------ Source data

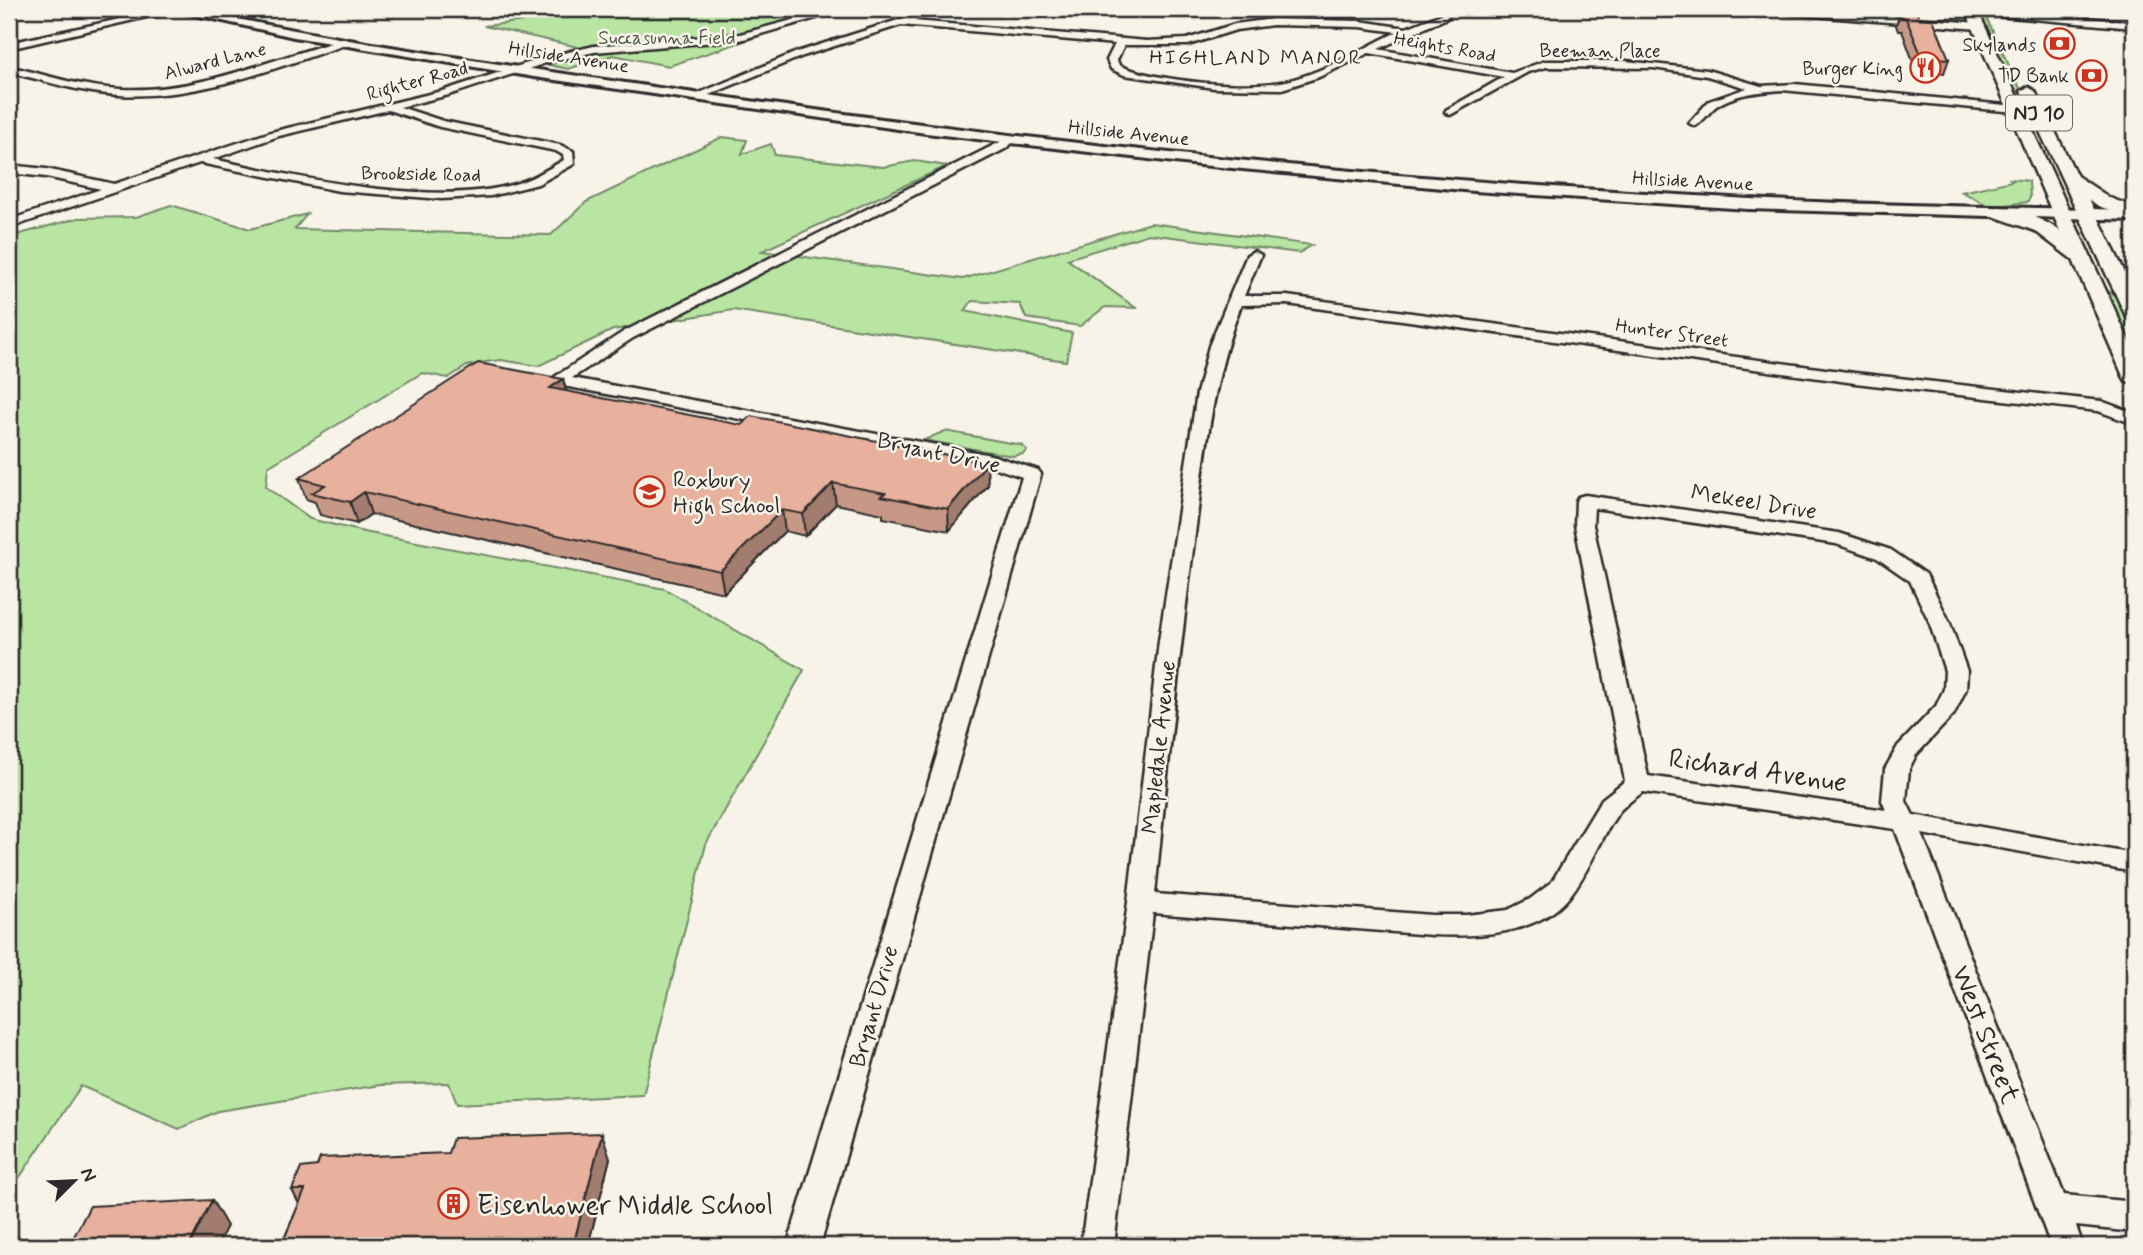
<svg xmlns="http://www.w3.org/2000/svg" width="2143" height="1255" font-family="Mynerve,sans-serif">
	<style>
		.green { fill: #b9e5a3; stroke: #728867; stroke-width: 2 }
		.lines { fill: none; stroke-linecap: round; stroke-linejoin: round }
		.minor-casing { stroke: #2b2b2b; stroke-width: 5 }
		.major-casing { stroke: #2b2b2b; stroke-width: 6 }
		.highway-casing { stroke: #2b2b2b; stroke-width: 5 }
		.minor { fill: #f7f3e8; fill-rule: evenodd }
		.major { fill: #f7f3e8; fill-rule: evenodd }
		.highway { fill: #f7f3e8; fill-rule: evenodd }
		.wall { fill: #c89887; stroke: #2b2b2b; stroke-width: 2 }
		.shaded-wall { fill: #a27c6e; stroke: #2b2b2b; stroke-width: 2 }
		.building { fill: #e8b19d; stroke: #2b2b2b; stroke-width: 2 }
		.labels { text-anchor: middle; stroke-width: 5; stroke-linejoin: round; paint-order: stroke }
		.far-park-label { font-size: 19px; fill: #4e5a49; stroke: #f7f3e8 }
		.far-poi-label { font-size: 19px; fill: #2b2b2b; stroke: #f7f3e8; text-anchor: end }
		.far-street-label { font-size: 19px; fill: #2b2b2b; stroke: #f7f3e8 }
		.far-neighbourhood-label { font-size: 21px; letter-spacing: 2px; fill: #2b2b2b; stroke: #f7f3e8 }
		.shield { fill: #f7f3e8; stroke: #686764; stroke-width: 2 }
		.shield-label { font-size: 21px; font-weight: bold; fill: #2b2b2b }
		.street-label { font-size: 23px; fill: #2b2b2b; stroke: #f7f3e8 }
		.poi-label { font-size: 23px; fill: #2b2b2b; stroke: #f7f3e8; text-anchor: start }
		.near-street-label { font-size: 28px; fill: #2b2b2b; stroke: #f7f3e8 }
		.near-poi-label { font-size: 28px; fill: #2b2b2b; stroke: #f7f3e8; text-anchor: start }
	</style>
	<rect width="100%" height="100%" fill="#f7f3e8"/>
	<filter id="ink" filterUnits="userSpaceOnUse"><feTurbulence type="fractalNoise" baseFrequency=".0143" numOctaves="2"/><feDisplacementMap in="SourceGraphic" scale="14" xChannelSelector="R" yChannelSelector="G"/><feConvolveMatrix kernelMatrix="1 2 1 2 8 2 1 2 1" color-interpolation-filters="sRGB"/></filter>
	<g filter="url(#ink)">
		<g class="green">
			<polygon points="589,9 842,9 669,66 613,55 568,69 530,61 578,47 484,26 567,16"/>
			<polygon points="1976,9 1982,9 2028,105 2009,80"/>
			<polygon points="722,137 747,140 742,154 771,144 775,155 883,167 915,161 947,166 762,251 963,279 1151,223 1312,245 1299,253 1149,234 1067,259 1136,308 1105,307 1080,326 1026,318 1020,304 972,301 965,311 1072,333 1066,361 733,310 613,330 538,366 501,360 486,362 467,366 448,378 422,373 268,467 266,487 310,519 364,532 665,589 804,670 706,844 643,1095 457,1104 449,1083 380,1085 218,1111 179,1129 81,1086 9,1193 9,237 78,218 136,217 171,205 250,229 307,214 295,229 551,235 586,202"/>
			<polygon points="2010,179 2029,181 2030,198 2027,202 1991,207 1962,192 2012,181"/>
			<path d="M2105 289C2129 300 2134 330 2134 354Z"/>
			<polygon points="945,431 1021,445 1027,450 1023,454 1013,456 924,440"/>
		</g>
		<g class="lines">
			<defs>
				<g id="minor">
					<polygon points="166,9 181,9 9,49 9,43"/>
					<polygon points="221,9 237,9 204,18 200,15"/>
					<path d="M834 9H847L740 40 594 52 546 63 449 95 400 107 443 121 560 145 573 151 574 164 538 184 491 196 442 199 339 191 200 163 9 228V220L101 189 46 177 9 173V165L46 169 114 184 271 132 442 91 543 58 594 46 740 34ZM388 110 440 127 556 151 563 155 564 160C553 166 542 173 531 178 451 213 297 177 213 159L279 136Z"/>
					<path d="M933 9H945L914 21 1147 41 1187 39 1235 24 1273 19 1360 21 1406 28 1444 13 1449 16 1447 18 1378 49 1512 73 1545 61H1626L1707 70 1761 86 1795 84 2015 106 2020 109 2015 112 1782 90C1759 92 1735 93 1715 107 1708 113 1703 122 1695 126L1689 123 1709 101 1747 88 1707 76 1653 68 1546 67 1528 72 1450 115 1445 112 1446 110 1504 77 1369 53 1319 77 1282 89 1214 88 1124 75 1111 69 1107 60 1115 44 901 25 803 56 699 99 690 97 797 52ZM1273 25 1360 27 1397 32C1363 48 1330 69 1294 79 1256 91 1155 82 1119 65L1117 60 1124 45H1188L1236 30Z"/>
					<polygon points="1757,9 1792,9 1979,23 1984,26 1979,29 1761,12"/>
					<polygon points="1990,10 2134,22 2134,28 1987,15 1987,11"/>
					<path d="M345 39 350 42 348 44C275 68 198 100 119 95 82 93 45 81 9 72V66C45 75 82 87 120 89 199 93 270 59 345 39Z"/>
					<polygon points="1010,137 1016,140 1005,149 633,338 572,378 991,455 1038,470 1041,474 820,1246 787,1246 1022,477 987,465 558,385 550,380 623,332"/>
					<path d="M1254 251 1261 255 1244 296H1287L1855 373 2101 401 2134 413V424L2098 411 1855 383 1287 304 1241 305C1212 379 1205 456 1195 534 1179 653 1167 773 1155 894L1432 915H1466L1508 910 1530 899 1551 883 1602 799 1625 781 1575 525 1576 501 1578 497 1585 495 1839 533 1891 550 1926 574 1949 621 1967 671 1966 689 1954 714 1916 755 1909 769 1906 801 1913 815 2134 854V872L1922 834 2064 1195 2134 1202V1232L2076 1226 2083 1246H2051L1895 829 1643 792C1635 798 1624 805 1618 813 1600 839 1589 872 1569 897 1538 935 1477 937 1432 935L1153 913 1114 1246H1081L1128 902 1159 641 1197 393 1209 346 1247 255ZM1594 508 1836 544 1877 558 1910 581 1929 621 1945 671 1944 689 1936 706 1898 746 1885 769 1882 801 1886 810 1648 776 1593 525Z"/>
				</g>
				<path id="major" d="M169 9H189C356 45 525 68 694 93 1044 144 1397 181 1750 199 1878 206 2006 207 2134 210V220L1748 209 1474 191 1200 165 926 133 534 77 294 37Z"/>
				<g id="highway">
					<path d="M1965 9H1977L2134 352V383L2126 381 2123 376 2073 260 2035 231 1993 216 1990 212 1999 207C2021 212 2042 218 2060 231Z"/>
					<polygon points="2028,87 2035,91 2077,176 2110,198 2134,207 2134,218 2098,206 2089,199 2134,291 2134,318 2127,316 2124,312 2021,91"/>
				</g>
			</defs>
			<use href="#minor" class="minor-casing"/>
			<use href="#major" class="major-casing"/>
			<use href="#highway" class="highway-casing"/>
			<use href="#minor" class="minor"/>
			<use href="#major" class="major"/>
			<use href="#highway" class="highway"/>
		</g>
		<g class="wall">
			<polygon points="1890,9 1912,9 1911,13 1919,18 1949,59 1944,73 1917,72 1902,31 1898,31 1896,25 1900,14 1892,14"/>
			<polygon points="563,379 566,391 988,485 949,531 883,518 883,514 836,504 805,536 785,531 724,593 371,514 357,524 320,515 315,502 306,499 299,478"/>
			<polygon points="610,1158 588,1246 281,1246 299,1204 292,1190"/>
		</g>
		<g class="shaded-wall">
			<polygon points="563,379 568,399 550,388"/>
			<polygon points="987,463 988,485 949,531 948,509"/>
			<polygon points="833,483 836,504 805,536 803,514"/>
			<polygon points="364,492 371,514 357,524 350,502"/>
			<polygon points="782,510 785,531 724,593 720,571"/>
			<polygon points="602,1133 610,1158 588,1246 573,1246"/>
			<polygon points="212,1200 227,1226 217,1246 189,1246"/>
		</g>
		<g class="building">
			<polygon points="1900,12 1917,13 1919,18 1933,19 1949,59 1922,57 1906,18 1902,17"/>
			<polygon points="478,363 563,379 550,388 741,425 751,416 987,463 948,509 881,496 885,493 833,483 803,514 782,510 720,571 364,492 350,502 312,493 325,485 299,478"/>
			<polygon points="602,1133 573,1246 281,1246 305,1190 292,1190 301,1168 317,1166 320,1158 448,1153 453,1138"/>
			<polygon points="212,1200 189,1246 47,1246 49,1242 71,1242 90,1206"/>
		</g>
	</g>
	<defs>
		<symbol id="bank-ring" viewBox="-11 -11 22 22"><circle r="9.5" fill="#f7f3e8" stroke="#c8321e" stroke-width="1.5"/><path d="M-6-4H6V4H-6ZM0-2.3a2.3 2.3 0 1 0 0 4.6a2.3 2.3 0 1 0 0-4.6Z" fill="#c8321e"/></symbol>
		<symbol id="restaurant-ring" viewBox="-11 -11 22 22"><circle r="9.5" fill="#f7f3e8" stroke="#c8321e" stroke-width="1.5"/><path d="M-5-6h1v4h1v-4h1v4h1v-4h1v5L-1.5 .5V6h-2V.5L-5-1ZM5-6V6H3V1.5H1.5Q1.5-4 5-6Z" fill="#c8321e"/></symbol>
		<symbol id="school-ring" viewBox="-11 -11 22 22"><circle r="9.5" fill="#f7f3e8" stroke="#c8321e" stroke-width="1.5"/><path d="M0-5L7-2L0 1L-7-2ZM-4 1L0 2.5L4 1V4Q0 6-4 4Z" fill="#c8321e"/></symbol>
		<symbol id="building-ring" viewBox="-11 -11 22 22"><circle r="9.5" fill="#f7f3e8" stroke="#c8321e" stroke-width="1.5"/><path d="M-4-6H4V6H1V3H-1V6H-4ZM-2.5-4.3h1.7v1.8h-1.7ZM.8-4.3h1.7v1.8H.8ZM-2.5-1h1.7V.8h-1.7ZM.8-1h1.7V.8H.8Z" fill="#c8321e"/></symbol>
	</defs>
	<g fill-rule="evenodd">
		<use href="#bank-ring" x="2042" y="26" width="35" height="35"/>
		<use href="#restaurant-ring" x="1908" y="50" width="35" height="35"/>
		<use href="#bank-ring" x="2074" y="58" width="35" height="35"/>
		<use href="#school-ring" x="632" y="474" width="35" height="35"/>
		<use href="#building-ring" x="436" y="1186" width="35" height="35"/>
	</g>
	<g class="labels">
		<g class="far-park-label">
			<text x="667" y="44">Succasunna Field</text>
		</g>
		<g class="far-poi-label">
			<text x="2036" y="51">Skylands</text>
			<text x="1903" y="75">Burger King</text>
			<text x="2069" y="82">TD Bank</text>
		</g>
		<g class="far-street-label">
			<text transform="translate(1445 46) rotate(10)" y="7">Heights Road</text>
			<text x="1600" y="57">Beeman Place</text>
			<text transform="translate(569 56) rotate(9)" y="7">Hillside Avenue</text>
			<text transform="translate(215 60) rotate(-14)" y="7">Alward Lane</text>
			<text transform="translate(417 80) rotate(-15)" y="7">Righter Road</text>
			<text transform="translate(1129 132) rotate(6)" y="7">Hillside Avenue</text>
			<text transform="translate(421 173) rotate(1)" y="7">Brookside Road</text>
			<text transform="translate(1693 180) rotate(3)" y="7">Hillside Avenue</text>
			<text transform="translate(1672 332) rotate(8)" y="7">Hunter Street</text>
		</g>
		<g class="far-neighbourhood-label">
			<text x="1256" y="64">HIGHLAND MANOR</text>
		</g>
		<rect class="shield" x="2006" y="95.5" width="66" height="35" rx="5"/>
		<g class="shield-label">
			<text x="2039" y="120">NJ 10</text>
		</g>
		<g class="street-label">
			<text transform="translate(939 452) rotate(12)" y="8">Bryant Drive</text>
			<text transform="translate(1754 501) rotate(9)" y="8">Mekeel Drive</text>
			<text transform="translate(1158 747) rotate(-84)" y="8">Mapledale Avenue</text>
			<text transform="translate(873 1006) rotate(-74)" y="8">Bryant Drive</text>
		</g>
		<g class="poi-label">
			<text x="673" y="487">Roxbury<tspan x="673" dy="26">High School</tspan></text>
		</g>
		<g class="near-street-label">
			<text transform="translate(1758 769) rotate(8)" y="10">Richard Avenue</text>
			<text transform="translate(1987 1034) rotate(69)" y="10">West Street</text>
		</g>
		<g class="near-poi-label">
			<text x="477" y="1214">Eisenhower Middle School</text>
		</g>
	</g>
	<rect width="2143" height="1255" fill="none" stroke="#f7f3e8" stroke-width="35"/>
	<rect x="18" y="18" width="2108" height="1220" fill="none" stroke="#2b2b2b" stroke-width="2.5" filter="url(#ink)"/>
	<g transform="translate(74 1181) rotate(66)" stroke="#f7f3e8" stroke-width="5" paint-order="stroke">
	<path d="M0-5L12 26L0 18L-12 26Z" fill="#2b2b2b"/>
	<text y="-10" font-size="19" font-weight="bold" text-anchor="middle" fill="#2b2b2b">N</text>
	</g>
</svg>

------------

(To do)
Wherever the string "lines" shows up in a line above, tally that line, and answer with the final number alone.

(Solution to the problem)
2